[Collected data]
☆ ☆ ☆ ☆ ☆ ☆ ☆
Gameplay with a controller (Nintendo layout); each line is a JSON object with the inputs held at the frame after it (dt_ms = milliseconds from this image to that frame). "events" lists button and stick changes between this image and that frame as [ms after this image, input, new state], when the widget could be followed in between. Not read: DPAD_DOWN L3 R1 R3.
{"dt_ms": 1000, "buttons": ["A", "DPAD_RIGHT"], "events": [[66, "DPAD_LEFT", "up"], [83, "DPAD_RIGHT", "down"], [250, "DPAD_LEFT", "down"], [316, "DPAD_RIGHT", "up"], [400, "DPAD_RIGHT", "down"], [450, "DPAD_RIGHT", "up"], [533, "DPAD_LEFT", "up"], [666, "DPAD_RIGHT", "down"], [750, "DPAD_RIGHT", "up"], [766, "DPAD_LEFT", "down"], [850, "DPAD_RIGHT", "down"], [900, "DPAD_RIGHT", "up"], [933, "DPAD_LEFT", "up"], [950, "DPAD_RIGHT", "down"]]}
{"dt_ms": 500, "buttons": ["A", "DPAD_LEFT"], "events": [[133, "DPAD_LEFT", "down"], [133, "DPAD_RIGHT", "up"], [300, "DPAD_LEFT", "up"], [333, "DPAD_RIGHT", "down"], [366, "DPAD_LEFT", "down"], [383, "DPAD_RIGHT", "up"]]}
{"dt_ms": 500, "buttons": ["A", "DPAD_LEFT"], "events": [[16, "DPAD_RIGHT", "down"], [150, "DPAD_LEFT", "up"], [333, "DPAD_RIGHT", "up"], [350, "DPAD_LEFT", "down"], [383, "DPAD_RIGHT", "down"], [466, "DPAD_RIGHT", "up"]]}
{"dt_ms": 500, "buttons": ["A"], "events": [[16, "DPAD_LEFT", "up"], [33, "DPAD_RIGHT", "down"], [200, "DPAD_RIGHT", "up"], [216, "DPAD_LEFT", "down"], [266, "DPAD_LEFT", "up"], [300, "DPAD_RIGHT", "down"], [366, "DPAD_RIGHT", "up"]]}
☆ ☆ ☆ ☆ ☆ ☆ ☆
## WORK ITEM
Exactly reproduce every line of the data above.

## WORKED SOLUTION
Gameplay with a controller (Nintendo layout); each line is a JSON object with the inputs held at the frame after it (dt_ms = milliseconds from this image to that frame). "events" lists button and stick changes between this image and that frame as [ms after this image, input, new state], when the widget could be followed in between. Not read: DPAD_DOWN L3 R1 R3.
{"dt_ms": 1000, "buttons": ["A", "DPAD_RIGHT"], "events": [[66, "DPAD_LEFT", "up"], [83, "DPAD_RIGHT", "down"], [250, "DPAD_LEFT", "down"], [316, "DPAD_RIGHT", "up"], [400, "DPAD_RIGHT", "down"], [450, "DPAD_RIGHT", "up"], [533, "DPAD_LEFT", "up"], [666, "DPAD_RIGHT", "down"], [750, "DPAD_RIGHT", "up"], [766, "DPAD_LEFT", "down"], [850, "DPAD_RIGHT", "down"], [900, "DPAD_RIGHT", "up"], [933, "DPAD_LEFT", "up"], [950, "DPAD_RIGHT", "down"]]}
{"dt_ms": 500, "buttons": ["A", "DPAD_LEFT"], "events": [[133, "DPAD_LEFT", "down"], [133, "DPAD_RIGHT", "up"], [300, "DPAD_LEFT", "up"], [333, "DPAD_RIGHT", "down"], [366, "DPAD_LEFT", "down"], [383, "DPAD_RIGHT", "up"]]}
{"dt_ms": 500, "buttons": ["A", "DPAD_LEFT"], "events": [[16, "DPAD_RIGHT", "down"], [150, "DPAD_LEFT", "up"], [333, "DPAD_RIGHT", "up"], [350, "DPAD_LEFT", "down"], [383, "DPAD_RIGHT", "down"], [466, "DPAD_RIGHT", "up"]]}
{"dt_ms": 500, "buttons": ["A"], "events": [[16, "DPAD_LEFT", "up"], [33, "DPAD_RIGHT", "down"], [200, "DPAD_RIGHT", "up"], [216, "DPAD_LEFT", "down"], [266, "DPAD_LEFT", "up"], [300, "DPAD_RIGHT", "down"], [366, "DPAD_RIGHT", "up"]]}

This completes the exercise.